» **Aim of the exercise**
Copy the records below word for word, from the first line through the line that contains "Sneevels were a", and leave out any pictures.
-- Records for this task follows --
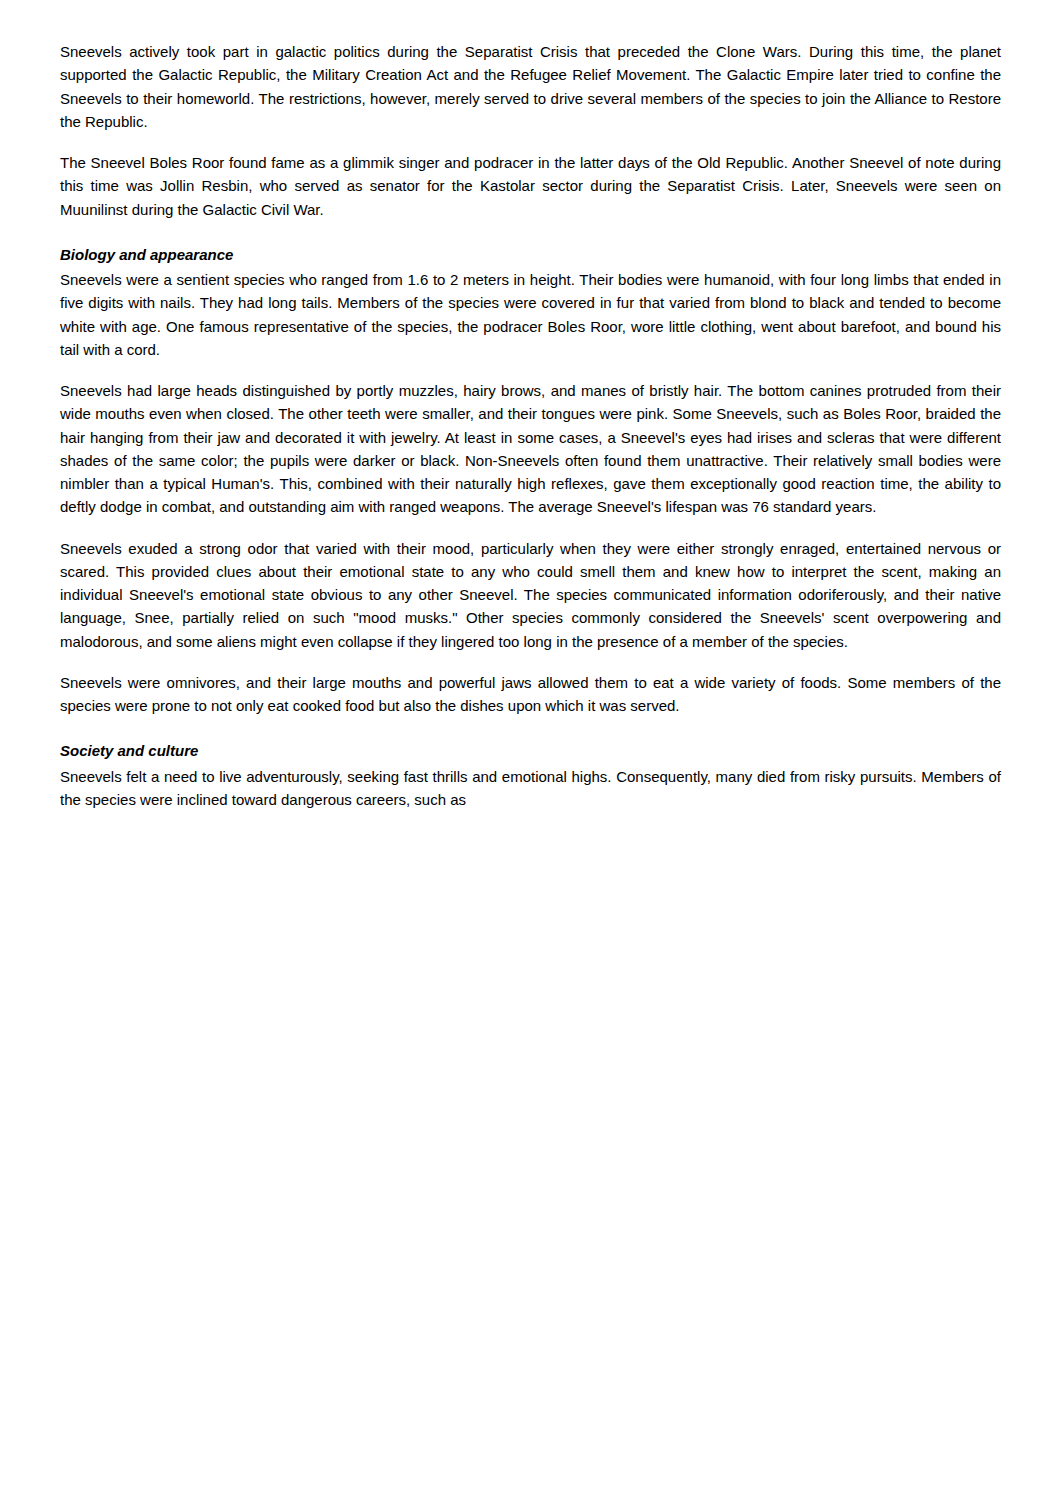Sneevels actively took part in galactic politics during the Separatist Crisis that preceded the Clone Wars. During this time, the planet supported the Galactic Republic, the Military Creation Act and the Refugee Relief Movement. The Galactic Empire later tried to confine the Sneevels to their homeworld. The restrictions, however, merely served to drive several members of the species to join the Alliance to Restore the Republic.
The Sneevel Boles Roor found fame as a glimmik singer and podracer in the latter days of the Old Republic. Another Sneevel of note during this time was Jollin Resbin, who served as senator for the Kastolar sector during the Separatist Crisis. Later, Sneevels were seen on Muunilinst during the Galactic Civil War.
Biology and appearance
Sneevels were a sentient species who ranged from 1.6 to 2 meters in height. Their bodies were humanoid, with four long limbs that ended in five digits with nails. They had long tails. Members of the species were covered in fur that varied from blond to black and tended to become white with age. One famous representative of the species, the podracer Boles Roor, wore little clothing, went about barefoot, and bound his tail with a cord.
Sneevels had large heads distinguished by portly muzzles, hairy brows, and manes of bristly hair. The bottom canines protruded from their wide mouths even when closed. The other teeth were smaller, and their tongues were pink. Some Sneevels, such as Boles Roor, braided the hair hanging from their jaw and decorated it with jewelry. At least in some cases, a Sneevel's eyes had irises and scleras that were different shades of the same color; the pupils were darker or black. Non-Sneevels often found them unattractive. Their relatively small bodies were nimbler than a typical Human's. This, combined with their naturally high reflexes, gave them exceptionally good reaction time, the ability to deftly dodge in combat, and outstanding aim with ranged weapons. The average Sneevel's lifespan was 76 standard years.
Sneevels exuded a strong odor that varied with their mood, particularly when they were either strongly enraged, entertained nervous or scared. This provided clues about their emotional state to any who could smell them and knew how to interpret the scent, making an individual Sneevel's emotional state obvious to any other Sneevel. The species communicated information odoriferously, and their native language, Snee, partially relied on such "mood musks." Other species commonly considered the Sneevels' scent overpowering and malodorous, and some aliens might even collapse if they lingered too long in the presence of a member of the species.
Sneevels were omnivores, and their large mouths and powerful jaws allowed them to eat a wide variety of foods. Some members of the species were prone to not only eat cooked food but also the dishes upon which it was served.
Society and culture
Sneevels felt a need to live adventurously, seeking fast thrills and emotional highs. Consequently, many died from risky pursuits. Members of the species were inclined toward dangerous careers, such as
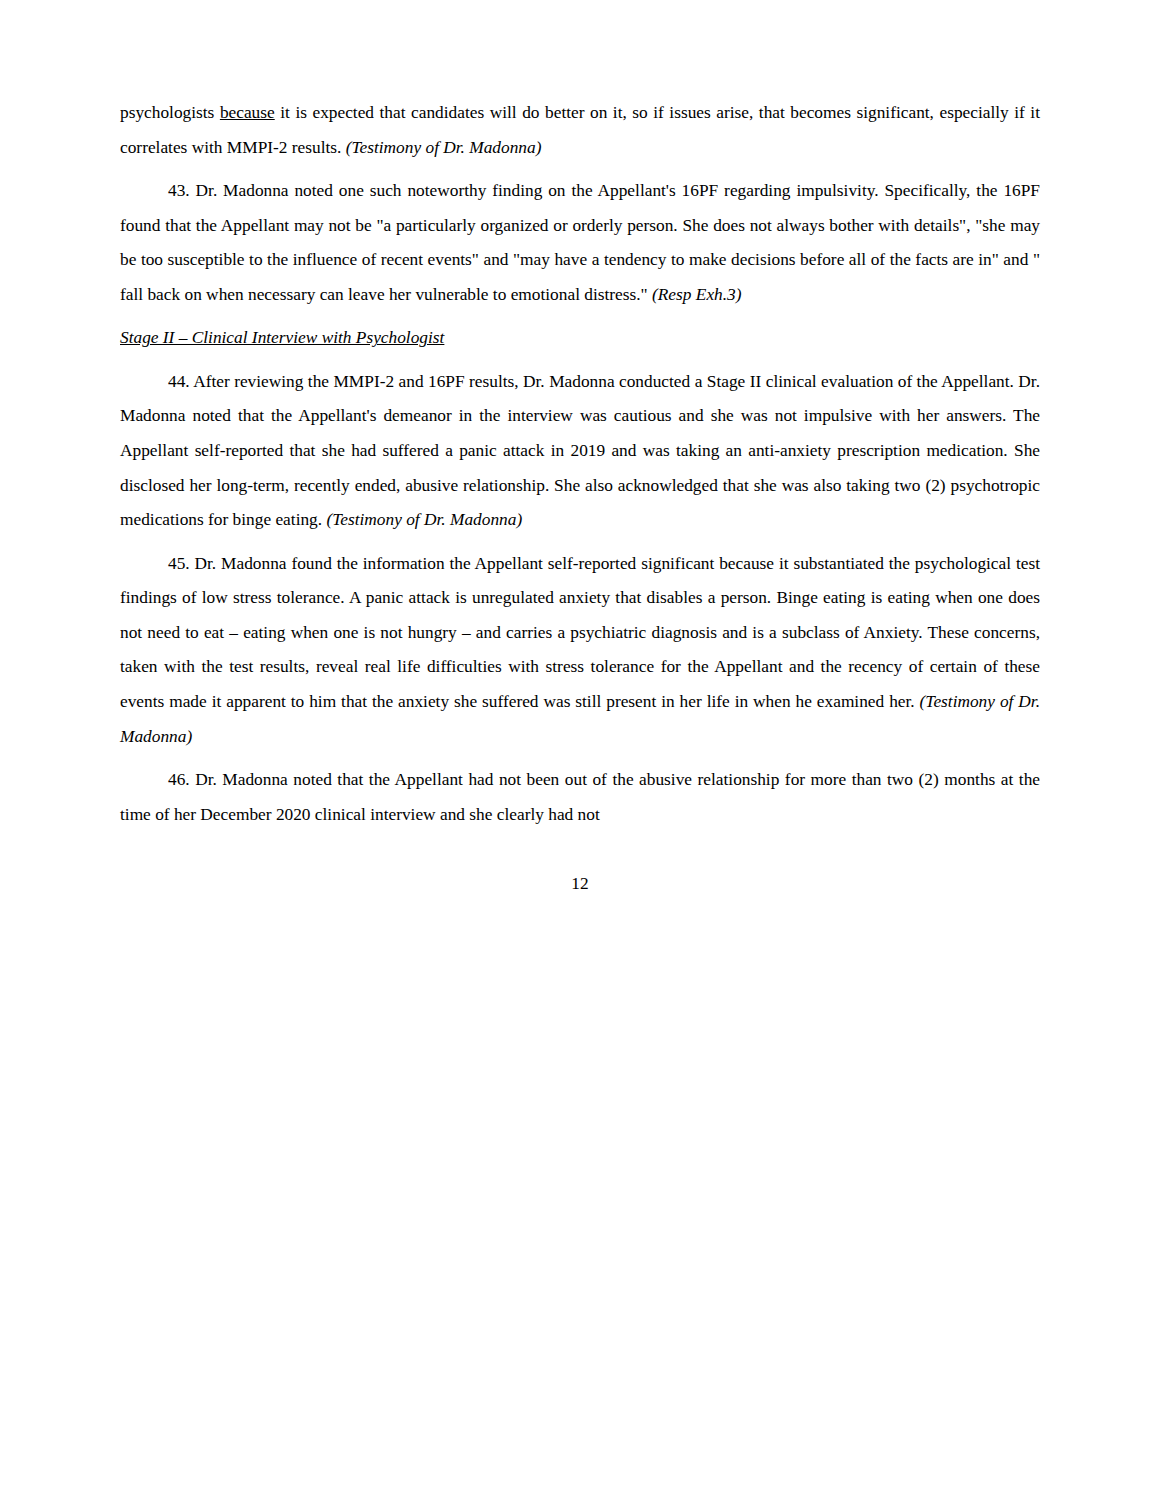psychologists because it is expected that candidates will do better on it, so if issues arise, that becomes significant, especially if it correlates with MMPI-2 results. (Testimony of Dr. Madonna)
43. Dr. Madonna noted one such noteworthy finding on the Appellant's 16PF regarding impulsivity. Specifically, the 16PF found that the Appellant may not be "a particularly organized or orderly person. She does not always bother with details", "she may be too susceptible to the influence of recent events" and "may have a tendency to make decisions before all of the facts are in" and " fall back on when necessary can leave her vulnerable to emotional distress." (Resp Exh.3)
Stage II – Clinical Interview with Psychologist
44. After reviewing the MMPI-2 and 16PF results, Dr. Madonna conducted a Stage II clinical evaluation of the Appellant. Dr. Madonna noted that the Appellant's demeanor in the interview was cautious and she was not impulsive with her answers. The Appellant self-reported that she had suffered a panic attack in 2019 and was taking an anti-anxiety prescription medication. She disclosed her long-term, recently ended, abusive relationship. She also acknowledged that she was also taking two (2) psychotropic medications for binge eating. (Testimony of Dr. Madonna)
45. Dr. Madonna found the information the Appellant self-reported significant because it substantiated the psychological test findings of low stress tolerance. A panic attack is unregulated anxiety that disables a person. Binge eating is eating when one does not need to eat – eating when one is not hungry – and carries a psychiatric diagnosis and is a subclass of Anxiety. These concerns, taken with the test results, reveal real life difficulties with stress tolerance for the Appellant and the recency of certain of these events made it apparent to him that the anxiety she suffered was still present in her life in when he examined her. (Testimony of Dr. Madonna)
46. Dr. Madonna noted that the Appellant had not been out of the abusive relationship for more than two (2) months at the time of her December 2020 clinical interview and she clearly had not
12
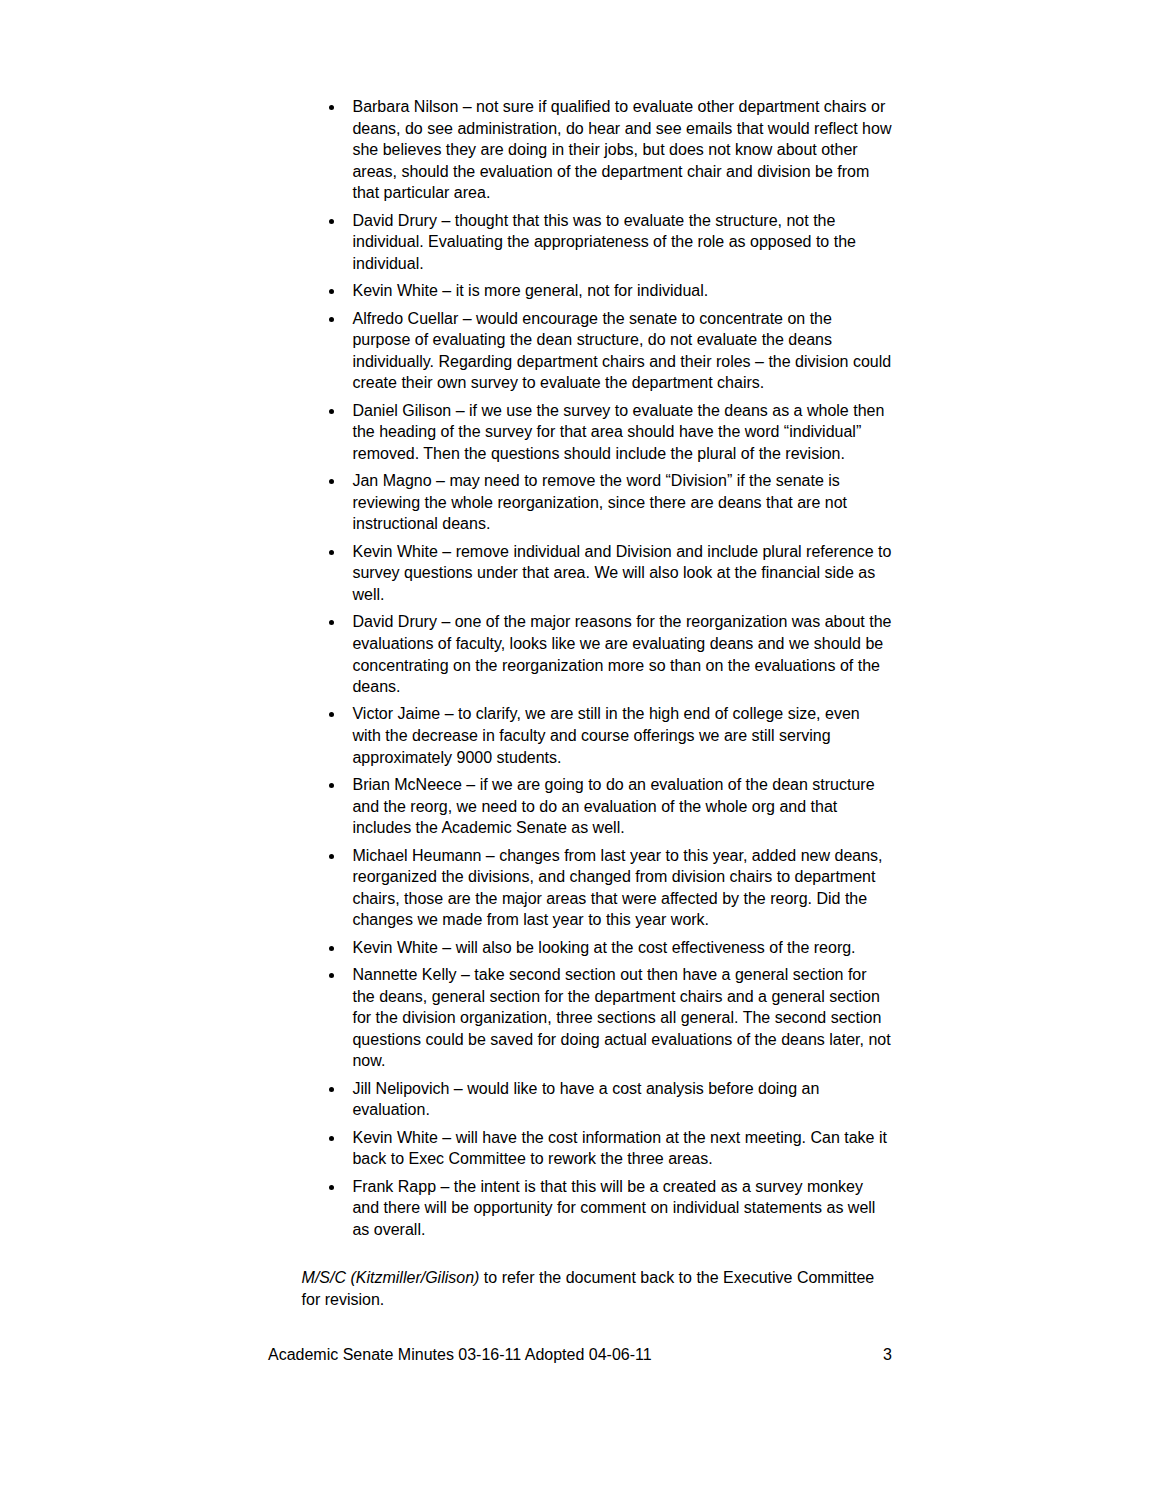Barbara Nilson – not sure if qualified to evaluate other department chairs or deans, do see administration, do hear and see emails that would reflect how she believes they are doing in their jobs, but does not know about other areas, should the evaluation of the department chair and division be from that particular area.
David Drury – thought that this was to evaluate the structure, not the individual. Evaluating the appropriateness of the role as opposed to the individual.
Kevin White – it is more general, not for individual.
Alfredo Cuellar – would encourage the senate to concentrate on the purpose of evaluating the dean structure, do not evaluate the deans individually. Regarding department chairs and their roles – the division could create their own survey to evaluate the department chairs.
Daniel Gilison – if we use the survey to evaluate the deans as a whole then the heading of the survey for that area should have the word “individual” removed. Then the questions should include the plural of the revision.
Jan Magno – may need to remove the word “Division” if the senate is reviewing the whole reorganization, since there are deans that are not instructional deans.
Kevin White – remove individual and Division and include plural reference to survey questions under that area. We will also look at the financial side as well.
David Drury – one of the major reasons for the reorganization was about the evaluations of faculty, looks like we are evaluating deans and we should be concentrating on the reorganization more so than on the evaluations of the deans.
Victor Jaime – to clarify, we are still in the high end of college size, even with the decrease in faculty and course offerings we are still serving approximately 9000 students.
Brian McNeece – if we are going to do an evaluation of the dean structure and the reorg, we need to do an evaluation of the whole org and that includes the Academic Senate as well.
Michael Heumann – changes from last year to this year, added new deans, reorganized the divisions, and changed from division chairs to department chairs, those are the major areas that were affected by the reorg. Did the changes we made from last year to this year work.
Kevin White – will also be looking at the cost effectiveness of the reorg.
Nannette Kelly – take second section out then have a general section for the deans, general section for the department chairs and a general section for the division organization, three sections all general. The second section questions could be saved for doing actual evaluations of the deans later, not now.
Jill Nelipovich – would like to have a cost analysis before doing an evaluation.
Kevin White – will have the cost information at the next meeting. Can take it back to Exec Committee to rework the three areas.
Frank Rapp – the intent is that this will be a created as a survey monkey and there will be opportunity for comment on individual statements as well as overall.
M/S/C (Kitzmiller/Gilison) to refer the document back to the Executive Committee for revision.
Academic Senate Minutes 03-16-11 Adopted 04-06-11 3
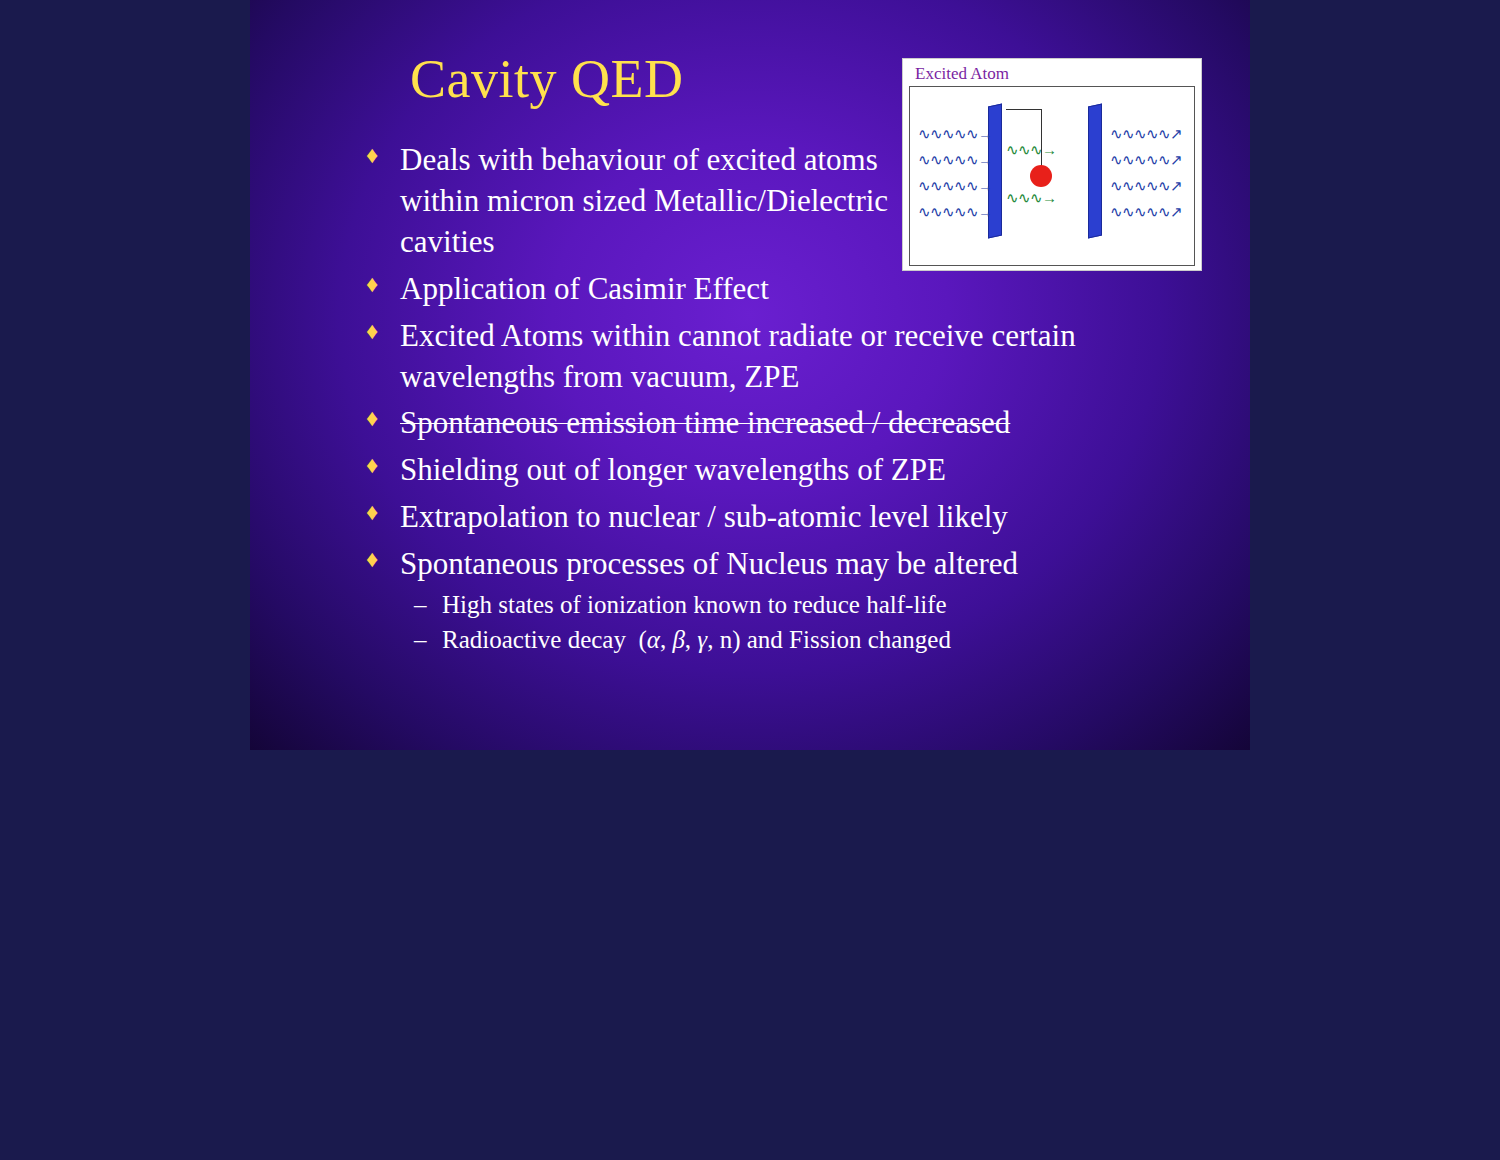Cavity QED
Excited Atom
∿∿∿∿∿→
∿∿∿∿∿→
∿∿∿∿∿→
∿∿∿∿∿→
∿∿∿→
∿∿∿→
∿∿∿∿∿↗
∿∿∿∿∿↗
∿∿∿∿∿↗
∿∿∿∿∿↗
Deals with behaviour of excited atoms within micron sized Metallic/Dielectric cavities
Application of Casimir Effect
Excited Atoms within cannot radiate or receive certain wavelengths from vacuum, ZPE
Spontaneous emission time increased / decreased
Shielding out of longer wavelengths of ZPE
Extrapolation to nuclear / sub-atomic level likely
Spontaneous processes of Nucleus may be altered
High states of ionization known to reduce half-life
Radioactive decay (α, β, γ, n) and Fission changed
-- Records for this task concluded --
» **Expected answer**
Sneevels actively took part in galactic politics during the Separatist Crisis that preceded the Clone Wars. During this time, the planet supported the Galactic Republic, the Military Creation Act and the Refugee Relief Movement. The Galactic Empire later tried to confine the Sneevels to their homeworld. The restrictions, however, merely served to drive several members of the species to join the Alliance to Restore the Republic.
The Sneevel Boles Roor found fame as a glimmik singer and podracer in the latter days of the Old Republic. Another Sneevel of note during this time was Jollin Resbin, who served as senator for the Kastolar sector during the Separatist Crisis. Later, Sneevels were seen on Muunilinst during the Galactic Civil War.
Biology and appearance
Sneevels were a sentient species who ranged from 1.6 to 2 meters in height. Their bodies were humanoid, with four long limbs that ended in five digits with nails. They had long tails. Members of the species were covered in fur that varied from blond to black and tended to become white with age. One famous representative of the species, the podracer Boles Roor, wore little clothing, went about barefoot, and bound his tail with a cord.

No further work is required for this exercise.